El movimiento reanimó un poco a Brodsky, y cuando el violinista le dio la vuelta y lo puso boca arriba, Brodsky abrió los ojos y fue mirando inquisitivamente de cara en cara. Y al cabo dijo, con voz más somnolienta que otra cosa:

– ¿Dónde está? ¿Por qué no está aquí abrazándome?

Se miraron unos a otros. Y alguien susurró:

– La señorita Collins. Debe de referirse a la señorita CoUins.

Apenas habían pronunciado estas palabras cuando se oyó una suave tos a nuestra espalda, y al volvernos vimos a la señorita Collins de pie junto al telón, a unos metros. Parecía seguir muy serena, y miraba hacia nosotros con cortés preocupación. Sólo sus manos -enlazadas en el pecho, un poco más arriba de lo que cabría esperar-, delataban quizá una agitación interior.

– ¿Dónde está? -volvió a preguntar Brodsky con voz somnolienta.

Luego, de pronto, se puso a cantar en voz baja.

El violinista nos miró.

– ¿Está borracho? Lo cierto es que huele a alcohol.

Brodsky dejó de cantar, y volvió a decir, mientras cerraba los ojos:

– ¿Dónde está? ¿Por qué no viene?

Esta vez fue la señorita Collins quien respondió. No en voz muy alta, pero con nitidez, desde el telón:

– Estoy aquí, Leo.

Lo dijo con ternura, como si estuviera caminando hacia él. Pero cuando el grupo le abrió al instante un pasillo para que pasara, no se movió. La visión de aquella figura en el suelo, sin embargo, hizo que su semblante reflejara al fin la congoja. Brodsky, con los ojos aún cerrados, se puso a cantar de nuevo.
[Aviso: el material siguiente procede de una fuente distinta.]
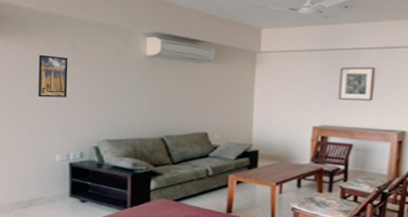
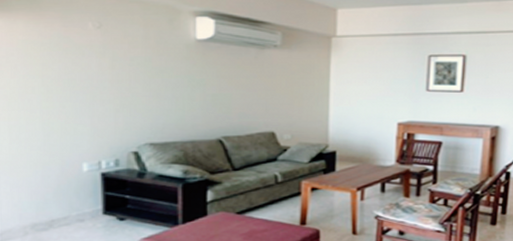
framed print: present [38,54,68,97] -> none [53,37,95,92]

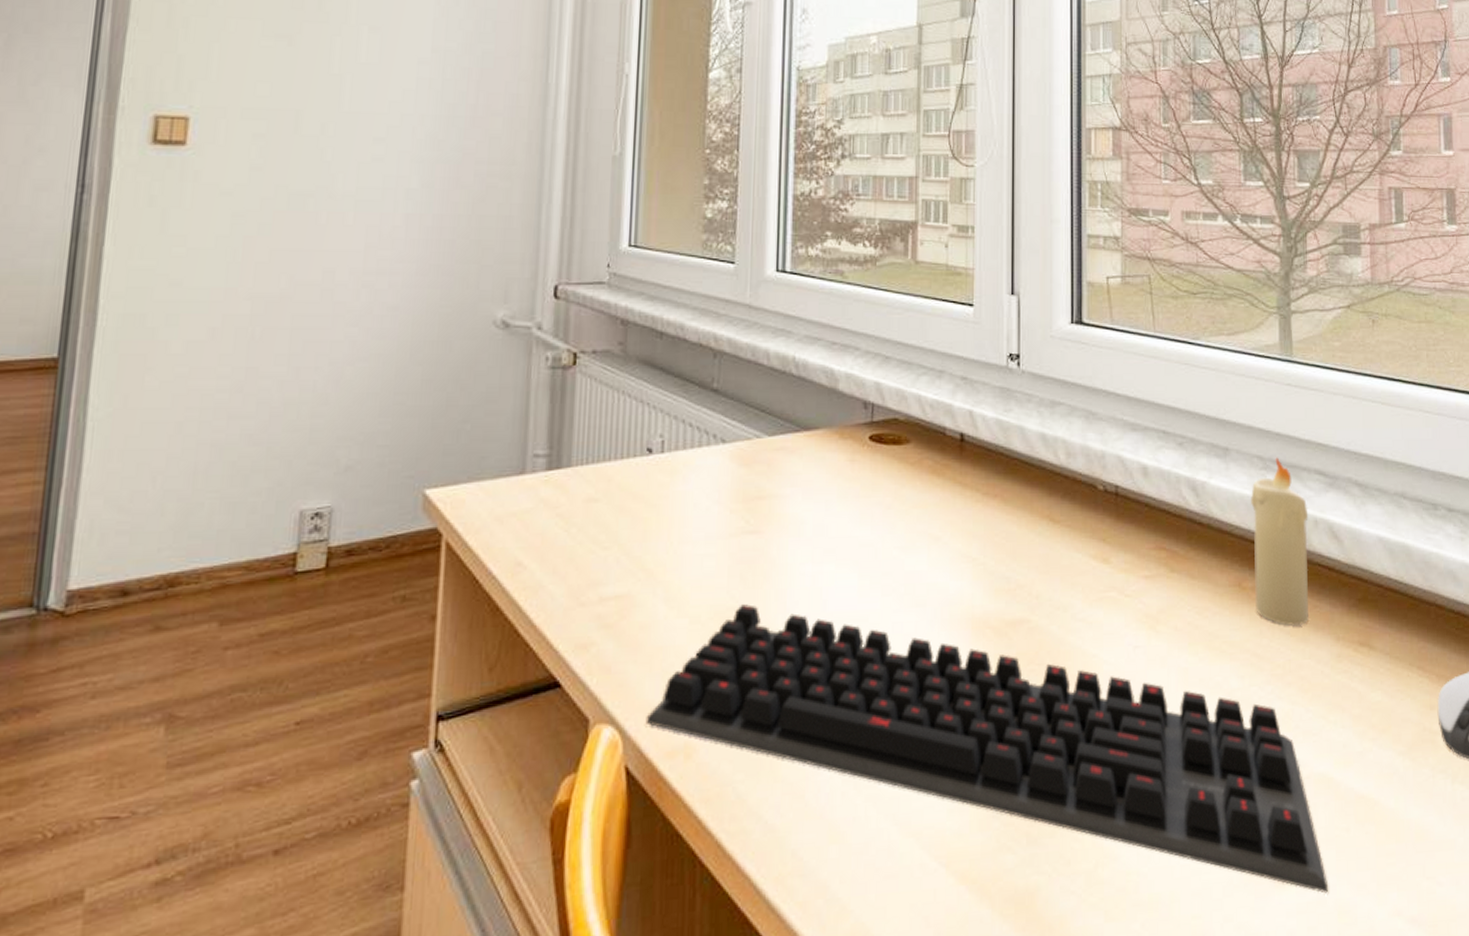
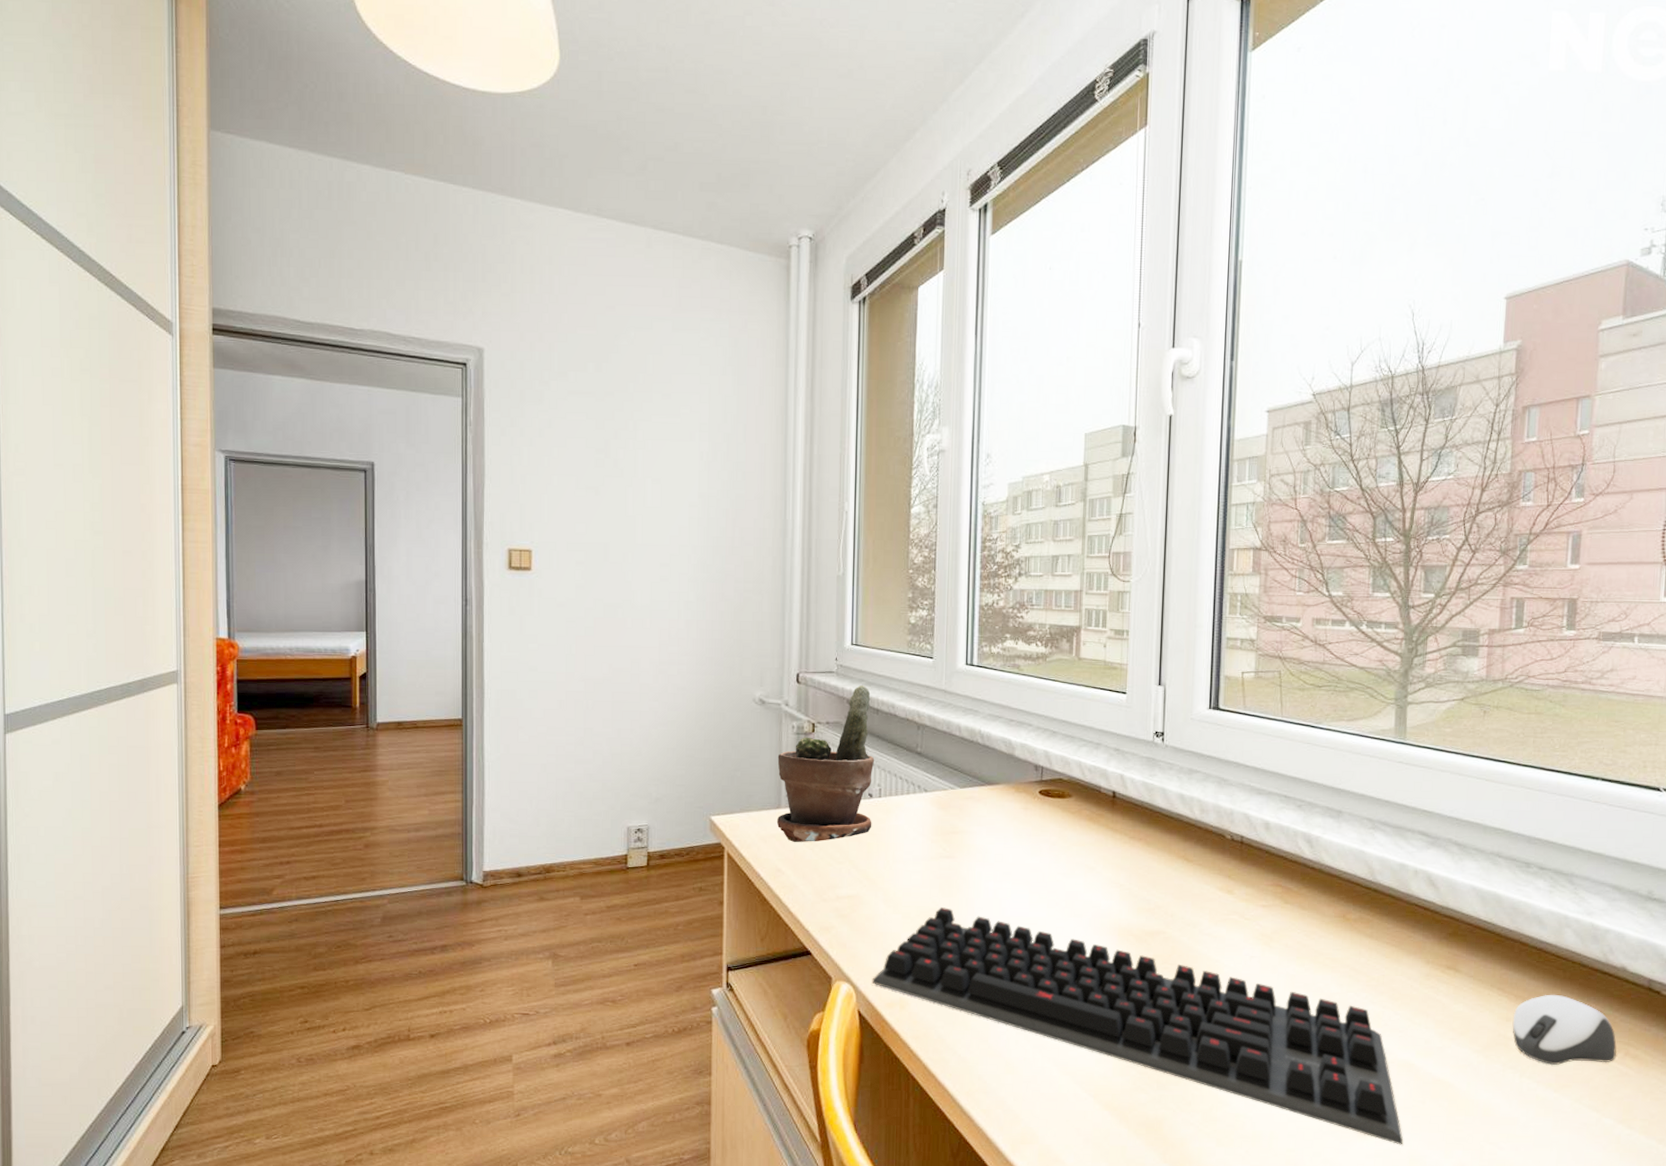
potted plant: none [518,300,657,522] -> present [776,685,875,842]
candle: present [1251,457,1309,626] -> none [1357,820,1410,950]

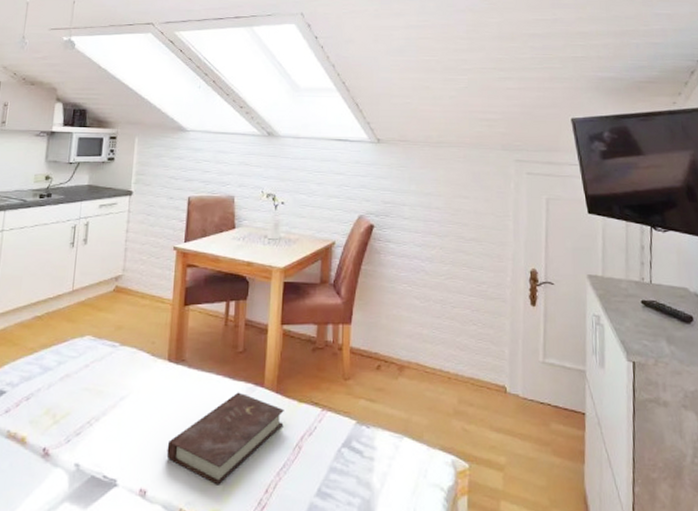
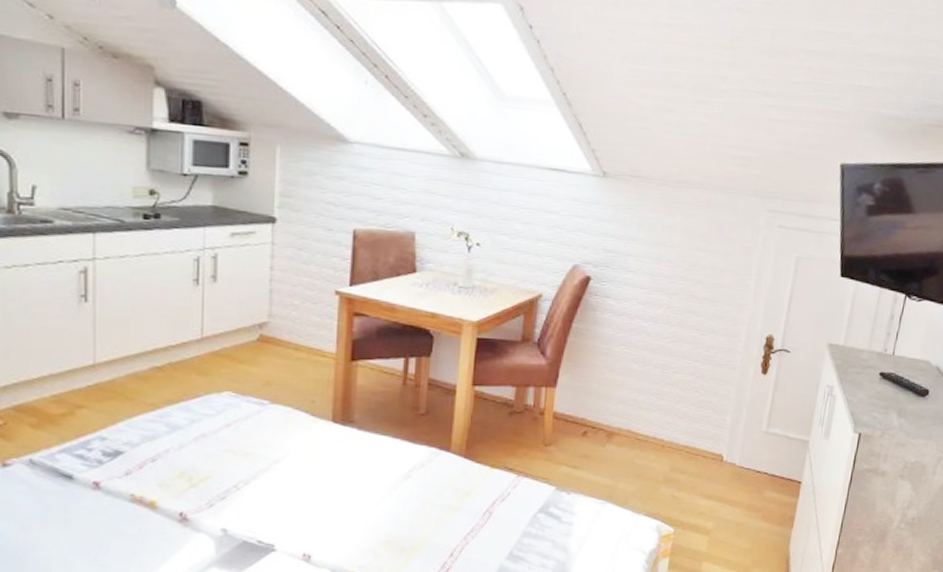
book: present [166,392,284,485] -> none [334,456,474,550]

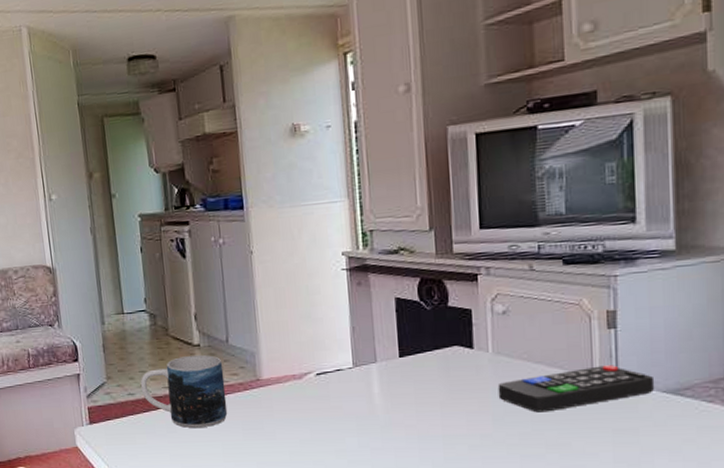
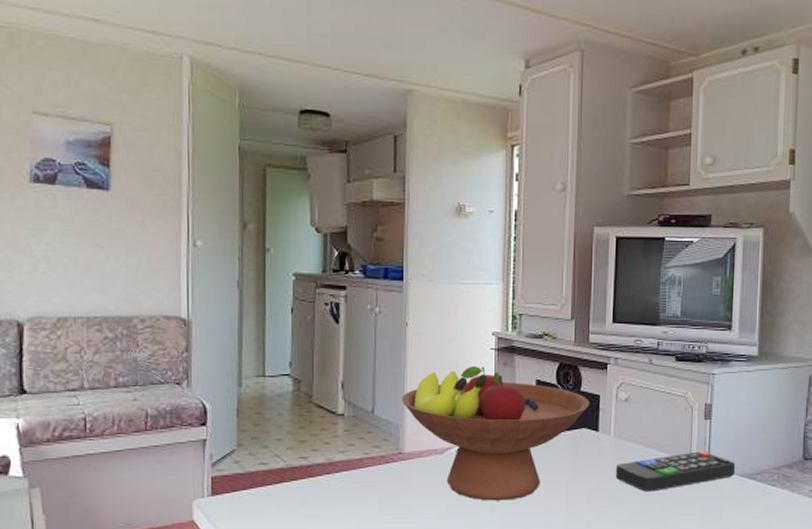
mug: present [140,354,228,429] -> none [275,424,366,502]
fruit bowl: none [254,288,461,425] -> present [402,366,590,501]

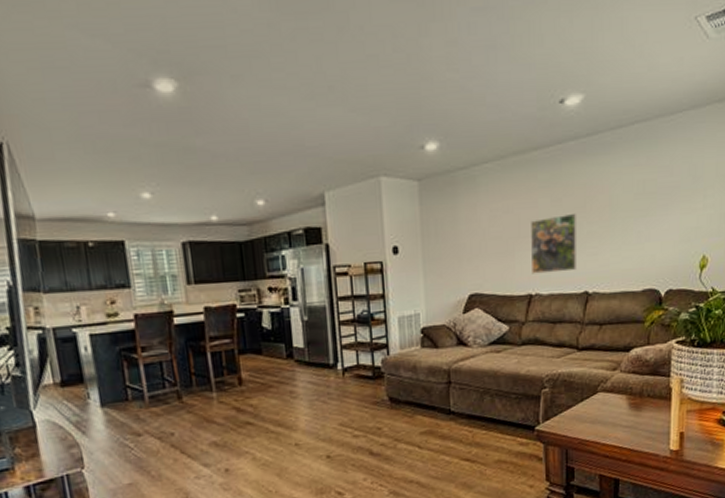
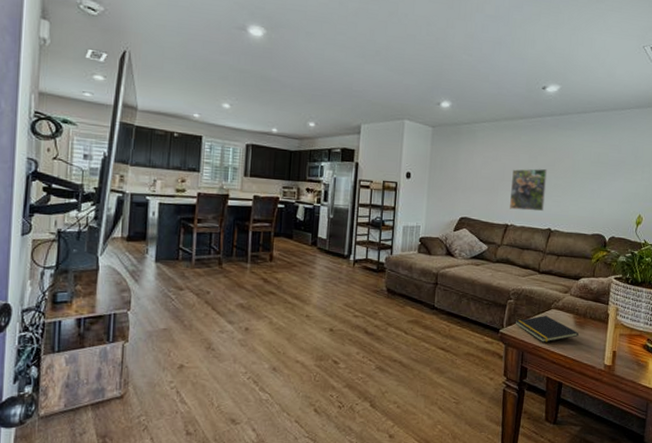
notepad: none [553,400,635,435] -> present [515,315,579,342]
Luego abrió los ojos y miró a su alrededor con detenimiento. Su mirada se dirigió primero hacia el telón -quizá en busca de su público-, y luego, viéndolo cerrado, volvió a examinar las caras que le miraban. Finalmente miró hacia la señorita Collins.

– Abracémonos -dijo-. Que el mundo nos vea. El telón… -Se

incorporó un poco con esfuerzo, y gritó-: ¡Prepárense para abrir el telón! -Luego le dijo con voz suave a la señorita Collins-: Ven y abrázame. Abrázame. Y luego que abran el telón. Haremos que el mundo vea… -Se dejó caer despacio hasta que su espalda volvió a descansar sobre el suelo-. Ven… -susurró.